翻訳|Missouri
アメリカ合衆国中部の州。面積18万0486平方キロメートル、人口559万5211(2000)。州都ジェファソン・シティ。東をイリノイ州とケンタッキー州とテネシー州、西をネブラスカ州とカンザス州とオクラホマ州、南をアーカンソー州、北をアイオワ州と境を接する。また、合衆国の二大河川であるミシシッピ川が東境を形成し、ミズーリ川が西から東に州土を二分し、セントルイスでミシシッピ川に注ぐ。地形的には、州土の3分の1を占めるミズーリ川北部域が大平原地帯で、肥沃(ひよく)な土地に恵まれ農業が発達する。広大な南部には標高500~600メートルのオザーク台地が広がり、景勝地も多く、観光・行楽地として知られる。さらに、西部はオーセージ平野、南東端部はミシシッピ沖積平野となっている。温暖湿潤気候を有し、気温差が激しい。経済的発展は州内を流れる二大河川に負うところが大で、古くから発達した農業に加え、近年は工業がそれを上回る勢いをみせており、そのほとんどが最大都市のセントルイスとカンザス・シティの二大都市周辺地域に集中し、人口の60%以上が両都市に住む。従来の運輸機械、食品加工、自動車、金属、薬品、印刷・出版に加え、最近は電子・電気機器、航空宇宙産業が発達し、工業の多様化はますます盛んになってきている。農業への依存度も相変わらず高く、ウシ、ブタなどの牧畜を中心に、トウモロコシ、大豆、小麦などの栽培が盛んである。そして、これらに続く観光業は豊かな自然と数多くの観光資源からも将来性が高い。

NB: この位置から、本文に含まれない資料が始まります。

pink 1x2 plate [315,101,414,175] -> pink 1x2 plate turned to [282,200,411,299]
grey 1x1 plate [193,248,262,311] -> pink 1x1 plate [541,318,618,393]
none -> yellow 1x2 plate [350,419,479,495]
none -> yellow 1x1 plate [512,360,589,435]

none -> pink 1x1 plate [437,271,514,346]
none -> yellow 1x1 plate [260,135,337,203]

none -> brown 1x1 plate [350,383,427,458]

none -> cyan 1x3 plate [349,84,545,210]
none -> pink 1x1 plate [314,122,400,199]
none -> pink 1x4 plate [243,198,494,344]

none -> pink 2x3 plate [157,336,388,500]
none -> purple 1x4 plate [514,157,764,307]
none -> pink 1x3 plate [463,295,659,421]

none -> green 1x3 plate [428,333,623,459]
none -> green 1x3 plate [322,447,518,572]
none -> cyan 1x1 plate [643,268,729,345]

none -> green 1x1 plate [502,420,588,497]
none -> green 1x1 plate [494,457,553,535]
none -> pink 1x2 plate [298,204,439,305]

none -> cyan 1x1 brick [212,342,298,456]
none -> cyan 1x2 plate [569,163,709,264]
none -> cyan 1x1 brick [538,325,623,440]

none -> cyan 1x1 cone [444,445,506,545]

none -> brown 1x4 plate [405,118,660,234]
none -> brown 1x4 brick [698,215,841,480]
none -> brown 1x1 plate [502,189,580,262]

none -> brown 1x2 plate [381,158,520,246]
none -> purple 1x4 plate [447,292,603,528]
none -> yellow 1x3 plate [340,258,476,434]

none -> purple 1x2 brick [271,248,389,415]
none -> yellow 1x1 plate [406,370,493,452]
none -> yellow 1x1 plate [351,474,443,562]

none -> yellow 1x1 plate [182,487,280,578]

1670年代からフランス人などの探検隊が入ったが、1735年に州最初の町が開かれ、64年にはセントルイスも建設された。1803年の「ルイジアナ購入」で合衆国領になり、12年に準州、21年に第24番目の州に昇格した。住民が真っ二つに分かれて戦った南北戦争は、その後の州形成に大きな影響を与える結果となった。1859年に開通した鉄道によって、それまで水運に大きく依存していた同州に都市・工業化の波が打ち寄せた。1904年にはルイジアナ購入100年を記念した博覧会がセントルイスで開催され、第二次世界大戦後の工業の発達は目を見張るものがある。州内には、セントルイス、カンザス・シティを中心に、ミズーリ大学など数多くの大学や、第33代大統領H・トルーマンを記念したトルーマン図書館および博物館、ウィリアム・ロックヒル・ネルソン美術館など優秀な教育・文化施設を誇り、オザーク地方の10の人工湖、古戦場、史跡なども多い。また、『トム・ソーヤの冒険』『ハックルベリ・フィンの冒険』で有名なマーク・トウェーンゆかりの地としても知られる。州名はアルゴンキン・インディアン語で「泥の水」を意味する。
[作野和世]
アメリカ合衆国中西部の州。略称Mo.。連邦加入1821年,24番目。面積17万8414km2,人口598万8927(2010)。州都ジェファソン・シティ,最大都市カンザス・シティ。1803年のルイジアナ購入によって合衆国領となった。州名はアルゴンキン・インディアン語に由来するといわれ,〈泥の水〉(ミズーリ川を指す)を意味する。州の東境はミシシッピ川で,中央部をミズーリ川が流れる。台地と緩やかな丘陵が多いが,南部はオザーク台地で森林が広がる。気候は内陸性の湿潤大陸性気候で,トルネード多発地の一つである。ミズーリ州は別称〈Show Me State(証拠を示せ州)〉と呼ばれ,州民はうたぐり深い性格とされる。また,この州に多いラバのように頑固であるともいわれる。これはミズーリ州が農村的であることにもよるが,ミズーリ協定(1820)の結果,奴隷州として連邦に加入し,南北戦争の際には北部支持派と南部支持派との間で激しい内戦があったという歴史にもよるものであろう。ミシシッピ川沿いにあるためフランス領時代から毛皮商人が訪れ,ルイジアナ購入の際にはセント・ルイスはすでに西部開拓の拠点となっていた。今日,同市の川沿い公園には巨大なアーチGateway Archが建てられ,開拓時代の記念碑となっている。州北東部のミシシッピ河畔の町ハンニバルは,マーク・トウェーンが少年時代を過ごし,《トム・ソーヤーの冒険》の舞台となった町である。ミズーリは古くから小麦,トウモロコシ,綿花の栽培地として知られてきたが,近年は大豆(全米5位,1980)の産地として重要である。工業では農産加工に加え,第2次大戦後,航空宇宙,自動車,エレクトロニクスなどの産業が発達した。また,州南東部は全米有数の鉛の産出地である。